Page-level text extractions
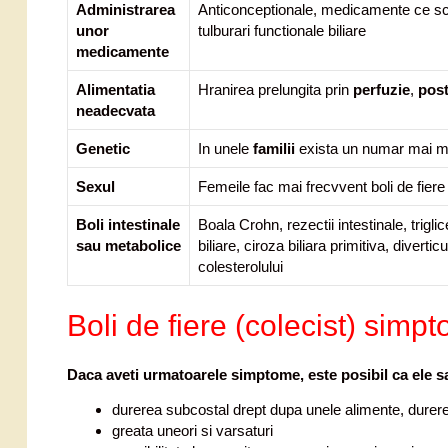
Administrarea
Anticonceptionale, medicamente ce scad 
unor
tulburari functionale biliare
medicamente
Alimentatia
Hranirea prelungita prin
perfuzie
,
post
neadecvata
Genetic
In unele
familii
exista un numar mai ma
Sexul
Femeile fac mai frecvvent boli de fiere
Boli intestinale
Boala Crohn, rezectii intestinale, trigli
sau metabolice
biliare, ciroza biliara primitiva, diver
colesterolului
Boli de fiere (colecist) simp
Daca aveti urmatoarele simptome, este posibil ca ele sa
durerea subcostal drept dupa unele alimente, durere
greata uneori si varsaturi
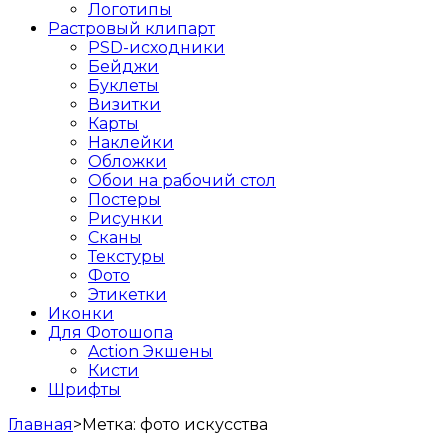
Логотипы
Растровый клипарт
PSD-исходники
Бейджи
Буклеты
Визитки
Карты
Наклейки
Обложки
Обои на рабочий стол
Постеры
Рисунки
Сканы
Текстуры
Фото
Этикетки
Иконки
Для Фотошопа
Action Экшены
Кисти
Шрифты
Главная
>
Метка:
фото искусства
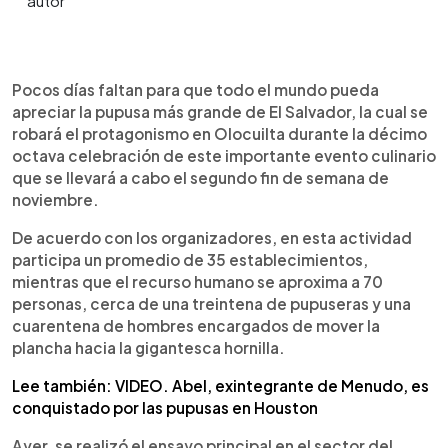
0:00
►
Escuchar artículo
Pocos días faltan para que todo el mundo pueda
apreciar la pupusa más grande de El Salvador, la cual se
robará el protagonismo en Olocuilta durante la décimo
octava celebración de este importante evento culinario
que se llevará a cabo el segundo fin de semana de
noviembre.
De acuerdo con los organizadores, en esta actividad
participa un promedio de 35 establecimientos,
mientras que el recurso humano se aproxima a 70
personas, cerca de una treintena de pupuseras y una
cuarentena de hombres encargados de mover la
plancha hacia la gigantesca hornilla.
Lee también: VIDEO. Abel, exintegrante de Menudo, es
conquistado por las pupusas en Houston
Ayer, se realizó el ensayo principal en el sector del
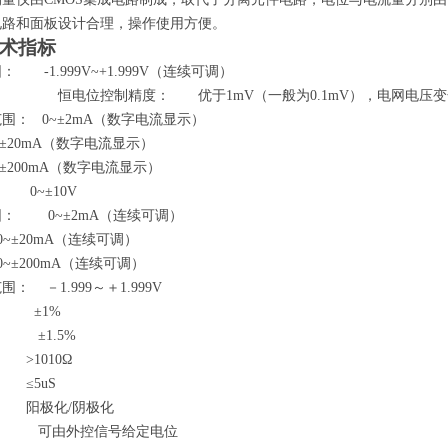
电路和面板设计合理，操作使用方便。
术指标
围：
-1.999V~+1.999V
（连续可调）
恒电位控制精度：
优于
1mV
（一般为
0.1mV
），电网电压变
范围：
0~
±
2mA
（数字电流显示）
±
20mA
（数字电流显示）
±
200mA
（数字电流显示）
0~
±
10V
围：
0~
±
2mA
（连续可调）
0~
±
20mA
（连续可调）
0~
±
200mA
（连续可调）
范围：
－
1.999
～＋
1.999V
：
±
1%
：
±
1.5%
>1010
Ω
≤
5uS
阳极化
/
阴极化
：
可由外控信号给定电位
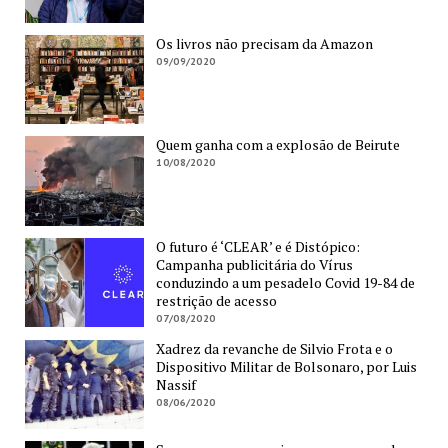
Os livros não precisam da Amazon
09/09/2020
Quem ganha com a explosão de Beirute
10/08/2020
O futuro é ‘CLEAR’ e é Distópico:
Campanha publicitária do Vírus
conduzindo a um pesadelo Covid 19-84 de
restrição de acesso
07/08/2020
Xadrez da revanche de Silvio Frota e o
Dispositivo Militar de Bolsonaro, por Luis
Nassif
08/06/2020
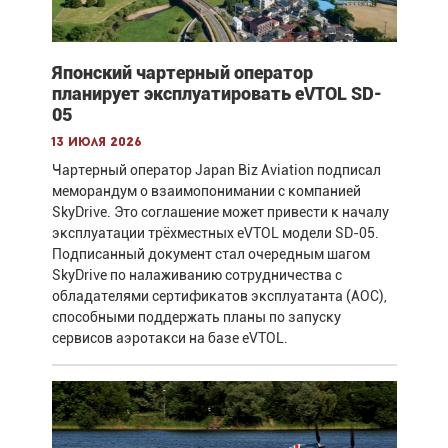
Японский чартерный оператор
планирует эксплуатировать eVTOL SD-
05
13 июля 2026
Чартерный оператор Japan Biz Aviation подписал
меморандум о взаимопонимании с компанией
SkyDrive. Это соглашение может привести к началу
эксплуатации трёхместных eVTOL модели SD-05.
Подписанный документ стал очередным шагом
SkyDrive по налаживанию сотрудничества с
обладателями сертификатов эксплуатанта (AOC),
способными поддержать планы по запуску
сервисов аэротакси на базе eVTOL.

■ WHAT IS REQUIRED
For every line above that includes the string "eVTOL", copy the line.

■ WRITTEN SOLUTION
планирует эксплуатировать eVTOL SD-
эксплуатации трёхместных eVTOL модели SD-05.
сервисов аэротакси на базе eVTOL.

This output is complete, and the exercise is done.